Hereditary transthyretin amyloidosis (TTR or hATTR) is characterized by amyloidosis in the peripheral nerve or autonomic nervous system. Transthyretin transports thyroid hormones and vitamin A to the liver. A mutation in the TTR gene causes unstable proteins that become misfolded and create amyloid deposits. Symptoms of this genetic condition may not present until the early 30s, but most develop later in life. The symptoms of hATTR mimic less-serious conditions, but left untreated, hATTR is fatal.

Typically, hATTR is treated with a liver transplant.

“This is a complex procedure, which eliminates gene expression via the liver, but those genes are still being expressed through other tissues,” Dr. Beachy said. “It’s not an ideal situation.”

Medicines called transthyretin stabilizers prevent the dissociation of tetramers into amyloidogenic monomers by binding to the T4-binding site on TTR. By preventing the creation of unstable monomers, disease progression is slowed or stopped. TTR stabilizers also control protein levels in the heart and peripheral nervous system.

Transthyretin can be silenced via some treatments, including:

• Inotersen
• Eplontersen
• Patisiran
• Vutrisiran

Advanced treatment for amyotrophic lateral sclerosis (ALS)

Amyotrophic lateral sclerosis (ALS), also known as Lou Gehrig’s Disease, affects control of the muscles needed to move, speak, eat and breathe.
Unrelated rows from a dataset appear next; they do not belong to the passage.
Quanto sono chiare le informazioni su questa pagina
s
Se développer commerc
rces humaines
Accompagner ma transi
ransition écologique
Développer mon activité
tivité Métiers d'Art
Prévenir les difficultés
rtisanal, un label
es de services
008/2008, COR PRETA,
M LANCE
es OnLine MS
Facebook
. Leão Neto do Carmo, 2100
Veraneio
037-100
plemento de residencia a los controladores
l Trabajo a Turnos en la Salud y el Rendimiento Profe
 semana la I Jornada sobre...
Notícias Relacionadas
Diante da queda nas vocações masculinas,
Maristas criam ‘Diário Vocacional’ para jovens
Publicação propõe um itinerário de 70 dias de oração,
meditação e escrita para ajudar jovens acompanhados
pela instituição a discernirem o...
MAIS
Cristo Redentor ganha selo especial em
The exact cause is unknown, but there is a genetic component. The disease progresses quickly and is fatal.

Since around 1995, treatment for ALS included drugs that slowed the progress of the disease, with a modest extension of life. In 2023, tofersen was developed to treat ALS associated with a mutation in the superoxide dismutase 1 (SOD1) gene.
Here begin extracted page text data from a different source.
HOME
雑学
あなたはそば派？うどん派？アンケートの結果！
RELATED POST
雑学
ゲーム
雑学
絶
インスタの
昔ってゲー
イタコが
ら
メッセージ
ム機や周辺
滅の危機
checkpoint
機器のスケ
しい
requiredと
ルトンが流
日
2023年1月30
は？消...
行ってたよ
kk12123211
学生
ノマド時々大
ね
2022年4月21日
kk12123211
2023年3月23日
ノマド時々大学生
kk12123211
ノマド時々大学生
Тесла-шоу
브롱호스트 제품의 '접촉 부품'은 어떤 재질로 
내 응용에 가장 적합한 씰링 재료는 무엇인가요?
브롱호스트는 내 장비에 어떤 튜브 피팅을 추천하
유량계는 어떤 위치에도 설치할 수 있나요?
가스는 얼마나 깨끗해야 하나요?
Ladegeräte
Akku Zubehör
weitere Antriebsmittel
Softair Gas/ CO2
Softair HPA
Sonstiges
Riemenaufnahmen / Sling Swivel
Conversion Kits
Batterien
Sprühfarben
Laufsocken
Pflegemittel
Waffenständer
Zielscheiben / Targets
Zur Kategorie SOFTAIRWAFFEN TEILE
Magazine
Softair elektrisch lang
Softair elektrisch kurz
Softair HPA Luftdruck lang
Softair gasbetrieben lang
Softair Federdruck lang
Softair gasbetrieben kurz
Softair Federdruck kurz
Tofersen is an ASO, which is a small string of DNA designed to bind to specific molecules of RNA. Tofersen was developed to specifically target the mRNA produced from mutated SOD1 genes to stop toxic SOD1 proteins from being made.

“This method of directly attacking the mutated portion of the mRNA and selectively eradicating the pathogenic protein halts the progression of the disease,” Dr. Beachy said.

Tofersen is administered intrathecally monthly, after an initial loading phase.